EXERCISE:
Reproduce all the lines below exactly and omit the images.

Collected data:
━━━━
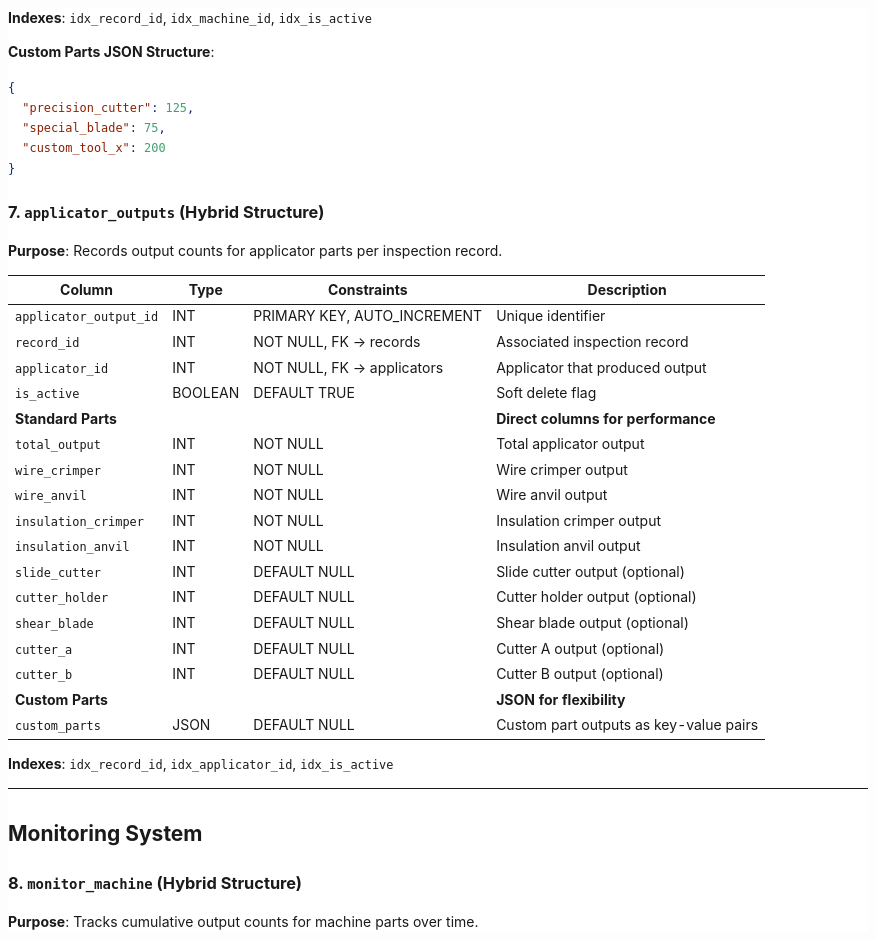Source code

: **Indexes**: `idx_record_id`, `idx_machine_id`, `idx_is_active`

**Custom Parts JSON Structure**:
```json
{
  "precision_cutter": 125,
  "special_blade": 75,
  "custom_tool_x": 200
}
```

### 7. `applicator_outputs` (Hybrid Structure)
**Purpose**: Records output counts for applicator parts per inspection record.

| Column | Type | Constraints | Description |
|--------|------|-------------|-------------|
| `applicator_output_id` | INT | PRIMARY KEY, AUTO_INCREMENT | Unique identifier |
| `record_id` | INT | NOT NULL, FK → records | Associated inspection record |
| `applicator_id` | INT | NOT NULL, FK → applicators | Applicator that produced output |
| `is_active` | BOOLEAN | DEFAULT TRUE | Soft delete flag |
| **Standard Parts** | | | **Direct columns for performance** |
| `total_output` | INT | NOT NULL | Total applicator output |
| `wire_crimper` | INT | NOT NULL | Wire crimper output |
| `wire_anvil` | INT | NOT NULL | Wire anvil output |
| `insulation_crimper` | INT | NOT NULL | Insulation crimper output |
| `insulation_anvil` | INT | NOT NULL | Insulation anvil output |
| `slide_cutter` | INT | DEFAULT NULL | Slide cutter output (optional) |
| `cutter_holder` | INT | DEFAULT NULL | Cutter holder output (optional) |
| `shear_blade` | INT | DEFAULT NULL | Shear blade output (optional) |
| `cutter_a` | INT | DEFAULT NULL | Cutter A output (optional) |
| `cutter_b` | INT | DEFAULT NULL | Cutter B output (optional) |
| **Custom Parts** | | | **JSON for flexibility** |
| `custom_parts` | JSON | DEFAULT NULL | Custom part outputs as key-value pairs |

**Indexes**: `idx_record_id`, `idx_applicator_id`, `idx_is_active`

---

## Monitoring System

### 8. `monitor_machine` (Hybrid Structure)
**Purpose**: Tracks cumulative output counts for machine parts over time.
━━━━
OUTPUT:
Source code

: **Indexes**: `idx_record_id`, `idx_machine_id`, `idx_is_active`

**Custom Parts JSON Structure**:
```json
{
  "precision_cutter": 125,
  "special_blade": 75,
  "custom_tool_x": 200
}
```

### 7. `applicator_outputs` (Hybrid Structure)
**Purpose**: Records output counts for applicator parts per inspection record.

| Column | Type | Constraints | Description |
|--------|------|-------------|-------------|
| `applicator_output_id` | INT | PRIMARY KEY, AUTO_INCREMENT | Unique identifier |
| `record_id` | INT | NOT NULL, FK → records | Associated inspection record |
| `applicator_id` | INT | NOT NULL, FK → applicators | Applicator that produced output |
| `is_active` | BOOLEAN | DEFAULT TRUE | Soft delete flag |
| **Standard Parts** | | | **Direct columns for performance** |
| `total_output` | INT | NOT NULL | Total applicator output |
| `wire_crimper` | INT | NOT NULL | Wire crimper output |
| `wire_anvil` | INT | NOT NULL | Wire anvil output |
| `insulation_crimper` | INT | NOT NULL | Insulation crimper output |
| `insulation_anvil` | INT | NOT NULL | Insulation anvil output |
| `slide_cutter` | INT | DEFAULT NULL | Slide cutter output (optional) |
| `cutter_holder` | INT | DEFAULT NULL | Cutter holder output (optional) |
| `shear_blade` | INT | DEFAULT NULL | Shear blade output (optional) |
| `cutter_a` | INT | DEFAULT NULL | Cutter A output (optional) |
| `cutter_b` | INT | DEFAULT NULL | Cutter B output (optional) |
| **Custom Parts** | | | **JSON for flexibility** |
| `custom_parts` | JSON | DEFAULT NULL | Custom part outputs as key-value pairs |

**Indexes**: `idx_record_id`, `idx_applicator_id`, `idx_is_active`

---

## Monitoring System

### 8. `monitor_machine` (Hybrid Structure)
**Purpose**: Tracks cumulative output counts for machine parts over time.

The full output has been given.